1        add t0s, r_base_addr, r_indexes        # calculate address and write to tmu#_s
2        ldtmu0                                 # signal load tmu
3        mov r_dst, r4                          # receive value from TMU by reading r4

Figure 5. Example of TMU read.

Note:
when elements contain exact indexes, i.e. without x4 multiplication, the TMU will load into consecutive four elements the same value corresponding to 4-bytes aligned address. This may be useful for repeated loading the values into quads instead of into elements.

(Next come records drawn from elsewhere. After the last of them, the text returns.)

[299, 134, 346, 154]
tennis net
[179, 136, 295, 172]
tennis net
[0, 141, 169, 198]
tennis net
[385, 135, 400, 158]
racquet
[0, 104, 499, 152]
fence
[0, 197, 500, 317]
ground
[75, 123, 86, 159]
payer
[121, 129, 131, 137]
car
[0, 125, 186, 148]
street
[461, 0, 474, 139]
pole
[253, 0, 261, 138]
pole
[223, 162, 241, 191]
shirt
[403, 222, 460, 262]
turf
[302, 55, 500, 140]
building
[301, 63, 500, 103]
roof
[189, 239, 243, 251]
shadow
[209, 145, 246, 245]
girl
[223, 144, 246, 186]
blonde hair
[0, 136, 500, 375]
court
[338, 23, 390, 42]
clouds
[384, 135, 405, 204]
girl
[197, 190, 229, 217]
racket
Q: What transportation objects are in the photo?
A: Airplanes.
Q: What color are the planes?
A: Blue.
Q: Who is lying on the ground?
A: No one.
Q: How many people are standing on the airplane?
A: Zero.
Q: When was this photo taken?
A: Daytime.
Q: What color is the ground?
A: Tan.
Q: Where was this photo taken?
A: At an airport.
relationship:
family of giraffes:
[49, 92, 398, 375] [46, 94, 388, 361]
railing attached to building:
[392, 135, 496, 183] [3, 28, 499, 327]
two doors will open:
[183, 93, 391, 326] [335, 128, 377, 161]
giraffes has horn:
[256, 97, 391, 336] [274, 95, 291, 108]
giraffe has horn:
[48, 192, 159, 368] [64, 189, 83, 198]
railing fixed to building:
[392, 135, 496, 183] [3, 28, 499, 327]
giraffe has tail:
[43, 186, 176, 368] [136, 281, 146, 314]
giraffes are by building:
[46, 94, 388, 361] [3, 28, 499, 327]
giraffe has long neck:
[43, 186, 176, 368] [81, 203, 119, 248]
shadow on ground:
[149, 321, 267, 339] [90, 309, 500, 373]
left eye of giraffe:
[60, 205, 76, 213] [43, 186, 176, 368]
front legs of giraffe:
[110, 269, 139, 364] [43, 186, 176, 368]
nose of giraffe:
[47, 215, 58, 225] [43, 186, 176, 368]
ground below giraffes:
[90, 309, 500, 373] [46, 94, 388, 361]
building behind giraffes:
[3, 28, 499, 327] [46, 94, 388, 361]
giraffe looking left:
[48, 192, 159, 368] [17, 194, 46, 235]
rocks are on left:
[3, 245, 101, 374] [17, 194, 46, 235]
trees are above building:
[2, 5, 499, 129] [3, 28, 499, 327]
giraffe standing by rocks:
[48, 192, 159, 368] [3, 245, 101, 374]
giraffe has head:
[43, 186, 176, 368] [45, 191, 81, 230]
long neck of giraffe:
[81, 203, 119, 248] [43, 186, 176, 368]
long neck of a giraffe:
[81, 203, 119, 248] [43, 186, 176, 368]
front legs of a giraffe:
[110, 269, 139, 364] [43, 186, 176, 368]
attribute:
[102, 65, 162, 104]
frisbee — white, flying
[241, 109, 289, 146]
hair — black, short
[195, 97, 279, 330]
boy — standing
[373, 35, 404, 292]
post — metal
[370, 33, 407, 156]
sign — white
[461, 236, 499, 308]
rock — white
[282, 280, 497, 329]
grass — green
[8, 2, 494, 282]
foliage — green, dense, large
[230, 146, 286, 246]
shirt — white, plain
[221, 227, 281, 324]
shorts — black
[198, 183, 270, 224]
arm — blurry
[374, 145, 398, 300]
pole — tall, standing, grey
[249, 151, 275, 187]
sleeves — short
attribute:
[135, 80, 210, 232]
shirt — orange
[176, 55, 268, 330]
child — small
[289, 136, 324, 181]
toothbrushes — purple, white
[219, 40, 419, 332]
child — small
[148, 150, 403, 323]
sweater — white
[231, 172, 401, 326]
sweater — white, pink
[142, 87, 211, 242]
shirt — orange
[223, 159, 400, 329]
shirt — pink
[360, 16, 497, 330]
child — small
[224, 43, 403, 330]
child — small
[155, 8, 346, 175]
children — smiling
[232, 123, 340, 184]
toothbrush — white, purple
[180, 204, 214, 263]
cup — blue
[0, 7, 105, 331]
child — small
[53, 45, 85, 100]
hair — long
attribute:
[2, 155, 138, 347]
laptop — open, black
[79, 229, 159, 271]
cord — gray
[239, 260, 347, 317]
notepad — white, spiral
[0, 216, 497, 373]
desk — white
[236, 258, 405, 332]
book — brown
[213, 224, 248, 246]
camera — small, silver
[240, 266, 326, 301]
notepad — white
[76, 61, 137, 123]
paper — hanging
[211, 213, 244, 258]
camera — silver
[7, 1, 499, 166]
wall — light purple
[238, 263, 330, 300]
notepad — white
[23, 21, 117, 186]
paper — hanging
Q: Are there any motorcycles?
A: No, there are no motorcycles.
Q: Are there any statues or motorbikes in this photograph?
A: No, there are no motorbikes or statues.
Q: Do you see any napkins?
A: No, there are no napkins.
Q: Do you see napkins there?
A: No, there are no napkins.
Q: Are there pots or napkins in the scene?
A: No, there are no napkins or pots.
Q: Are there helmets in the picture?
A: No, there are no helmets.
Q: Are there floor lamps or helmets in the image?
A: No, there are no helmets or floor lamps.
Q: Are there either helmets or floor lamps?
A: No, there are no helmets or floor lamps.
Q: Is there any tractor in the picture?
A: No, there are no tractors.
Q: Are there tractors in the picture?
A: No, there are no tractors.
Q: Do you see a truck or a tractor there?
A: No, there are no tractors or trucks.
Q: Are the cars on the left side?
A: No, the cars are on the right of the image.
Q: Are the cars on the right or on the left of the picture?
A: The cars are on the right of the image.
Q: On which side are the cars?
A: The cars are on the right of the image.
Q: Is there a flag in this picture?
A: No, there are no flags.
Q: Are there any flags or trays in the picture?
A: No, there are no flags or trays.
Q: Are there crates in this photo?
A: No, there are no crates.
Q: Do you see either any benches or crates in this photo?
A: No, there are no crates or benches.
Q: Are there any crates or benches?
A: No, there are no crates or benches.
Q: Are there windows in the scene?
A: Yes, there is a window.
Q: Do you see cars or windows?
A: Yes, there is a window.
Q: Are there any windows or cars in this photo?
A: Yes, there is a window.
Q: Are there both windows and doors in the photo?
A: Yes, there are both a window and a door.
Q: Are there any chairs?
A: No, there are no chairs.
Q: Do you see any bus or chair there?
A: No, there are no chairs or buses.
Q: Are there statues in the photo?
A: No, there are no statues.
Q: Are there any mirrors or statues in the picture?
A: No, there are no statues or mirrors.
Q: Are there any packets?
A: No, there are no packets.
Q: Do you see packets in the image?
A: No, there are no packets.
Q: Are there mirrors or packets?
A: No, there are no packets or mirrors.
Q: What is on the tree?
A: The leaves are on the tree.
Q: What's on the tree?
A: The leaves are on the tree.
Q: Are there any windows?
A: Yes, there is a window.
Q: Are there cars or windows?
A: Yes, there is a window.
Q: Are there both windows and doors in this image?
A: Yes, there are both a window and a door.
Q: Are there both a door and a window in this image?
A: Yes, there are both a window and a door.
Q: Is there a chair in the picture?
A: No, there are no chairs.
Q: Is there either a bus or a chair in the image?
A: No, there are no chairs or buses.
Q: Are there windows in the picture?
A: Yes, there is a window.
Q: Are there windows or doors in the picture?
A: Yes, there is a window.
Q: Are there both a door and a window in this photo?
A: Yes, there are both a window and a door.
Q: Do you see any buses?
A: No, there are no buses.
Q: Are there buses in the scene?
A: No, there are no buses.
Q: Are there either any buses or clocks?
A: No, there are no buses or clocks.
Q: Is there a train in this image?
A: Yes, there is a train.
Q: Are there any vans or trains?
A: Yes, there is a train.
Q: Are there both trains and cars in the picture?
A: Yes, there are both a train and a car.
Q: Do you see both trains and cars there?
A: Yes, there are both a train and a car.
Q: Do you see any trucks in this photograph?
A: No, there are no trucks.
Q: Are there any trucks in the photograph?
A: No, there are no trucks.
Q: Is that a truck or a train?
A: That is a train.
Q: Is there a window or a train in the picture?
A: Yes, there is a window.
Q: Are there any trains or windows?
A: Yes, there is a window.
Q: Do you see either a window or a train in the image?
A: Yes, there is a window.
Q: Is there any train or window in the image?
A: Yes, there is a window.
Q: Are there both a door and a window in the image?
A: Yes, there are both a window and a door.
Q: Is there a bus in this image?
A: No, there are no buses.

There are two TMUs for each slice: tmu0 and tmu1. They are shared between four QPU cores located in that slice (see VideoCoreIV 3D architecture), but fortunately each core has separated queue for its requests. Althrough queue is deep for 8 entries when using s-coorditate, only 4 are reliable - this was observed by Marcel Muller.
TMUs are equipped with TMU Cache Memory that is 4KB large and is organized in 64 bytes lines. It uses 10 lowest address bits of the loaded address.

How to start QPU program
The example of QPU programming hello_fft presents two methods of starting QPU programs, it can be done by:

VCIO driver that envelopes access to mailbox or
direct access to the QPU Sheduler Queue.

For both methods VCIO driver is necessary, the application can communicate with it via character device /dev/vcio, sending messages by ioctl(). The driver allocates the common (shared) memory mentioned at the top of this page. It can be also useful for execution of QPU programs. Refer to mailbox.c file in the example for more details.
The example hello_fft uses both methods, selecting the one on the basis of expected calculation time. For short time the direct method is used, while for long time the method via mailbox. Hence, it can be concluded that method with mailbox has some overhead, necessary for swithing context to kernel, etc.
The direct method consists in the access to the QPU Scheduler Queue by writing to two registers:
V3D_SRQUA - uniforms address,
V3D_SRQPC - QPU code address (must be written after corresponding uniforms).
Be sure that these addresses are in QPU address space. The above two writes should be repeated for each instance of QPU program.
Complete of all programs can be detected by testing QPURQCC field in V3D_SRQCS register, where number of completed programs is incrementally counted. The counter can be cleared before the first program request.
Using direct method often waits in busy waiting mode.

Links

[1] Broadcom VideoCore IV 3D, Architecture Reference Guide - manufacturer's documentation of VideoCore
[2] Addendum to the Broadcom VideoCore IV documentation, Marcel Muller
[3] hello_fft QPU programming example https://github.com/raspberrypi/firmware/tree/master/opt/vc/src/hello_pi/hello_fft
It is also located in preparred raspbian images in /opt/vc/src/hello_pi/hello_fft.